The result was the rapid progress in improving the human condition, and unprecedented prosperity of our modern world. Unfortunately, meaningful understanding of how our modern world evolved, and the unique group dynamics that make it possible, are rapidly vanishing from the public awareness. As a result of the increasing ignorance of the past there are now ever increasing short-sighted demands to repeat the tragic mistakes of past.

Incremental measures to protect and facilitate the lives and activities of government agents are having the accumulative effect of restoring the old feudal imbalance of power between the king's men and the citizens.

The police routinely protect fellow police from accountability for crimes against citizens, while any self-defense by a citizen being wrongfully assaulted by police officers is likely to result in the citizen's death.

Citizens have been reduced to seeking after-the-fact justice for violent abuses from a justice system that is heavily prejudiced toward protecting government agents from meaningful accountability to the citizens. The courts have granted the police the "right" to intentionally lie to citizens in order to deceive them into "voluntarily" allowing the police to violate their constitutional rights. But while lying to citizens has become standard practice for government agents, lying to a government agent can easily became a far more serious "crime" than whatever infraction the agent was supposedly investigating.

While lip service continues to be paid to the concept that a citizen is innocent until proven guilty by a jury of his peers, the preemptive intentional violation of his rights has become the standard practice of the police. The physical process of arresting even the most compliant "assumed to be innocent" citizen has been turned into a violent physical assault in all but name.

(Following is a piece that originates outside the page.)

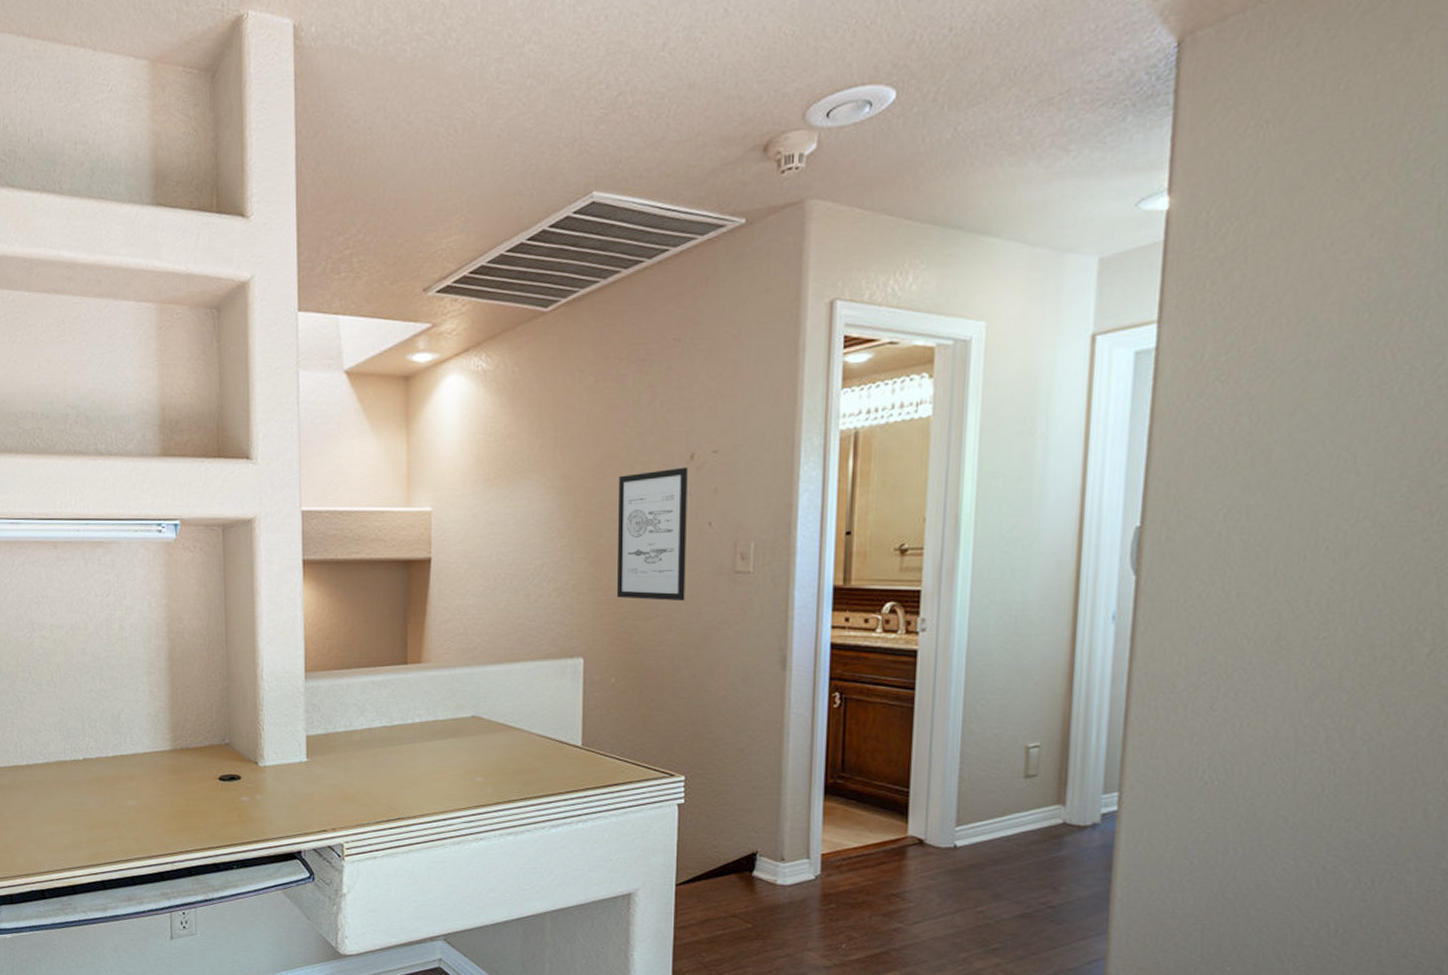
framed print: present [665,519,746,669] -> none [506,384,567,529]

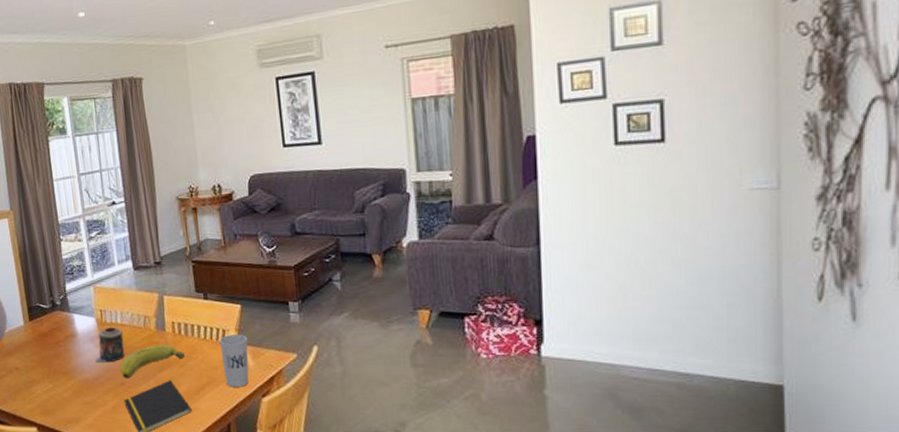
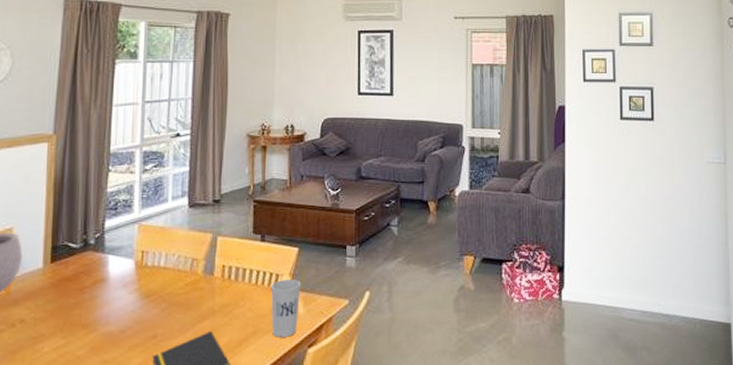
candle: present [95,327,125,363] -> none [125,271,164,312]
fruit: present [121,345,186,379] -> none [155,291,232,331]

On a physical level, there are ongoing efforts to disarm the citizens. Incremental restrictions and prohibitions have been imposed on the range of weapons available to citizens, with the primary focus on those weapons that would be most useful in defending against abusive king's men.

Body armor is being developed to protect soldiers and police from the weapons of enemies and criminals, which seems like a good idea on an immediate superficial level. However, this also has the effect of increasing their immunity to the valid self-defense of citizens.

There is a growing public acceptance of the concept that the king's men should be physically immune to the level of force citizens are allowed to possess. The ability to overcome the level of protection provided by body armor is commonly used as justification for further restrictions on the range of weapons the citizens are allowed to possess.

Our modern world is the direct result of the empowerment of the enlightened individual freeman. A free society can only exist where the citizens are truly free of arbitrary ruling elites and the king's men who enable them. History shows all too well that freemen citizens can only be free of those who would make themselves rulers and king's men when individual freemen possess the right and effective means to defend themselves and their property from the abuses of the king's men.

The increasing power and immunity from personal accountability of the resurgent king's men should be disturbing to all who value the benefits of our modern world. The return of the king's men will also restore the conditions that historically obstructed the creation of our modern world. Regressing the balance of power between the king's men and the citizens back to its former state will ultimately also restore the misery and privation of the feudal world.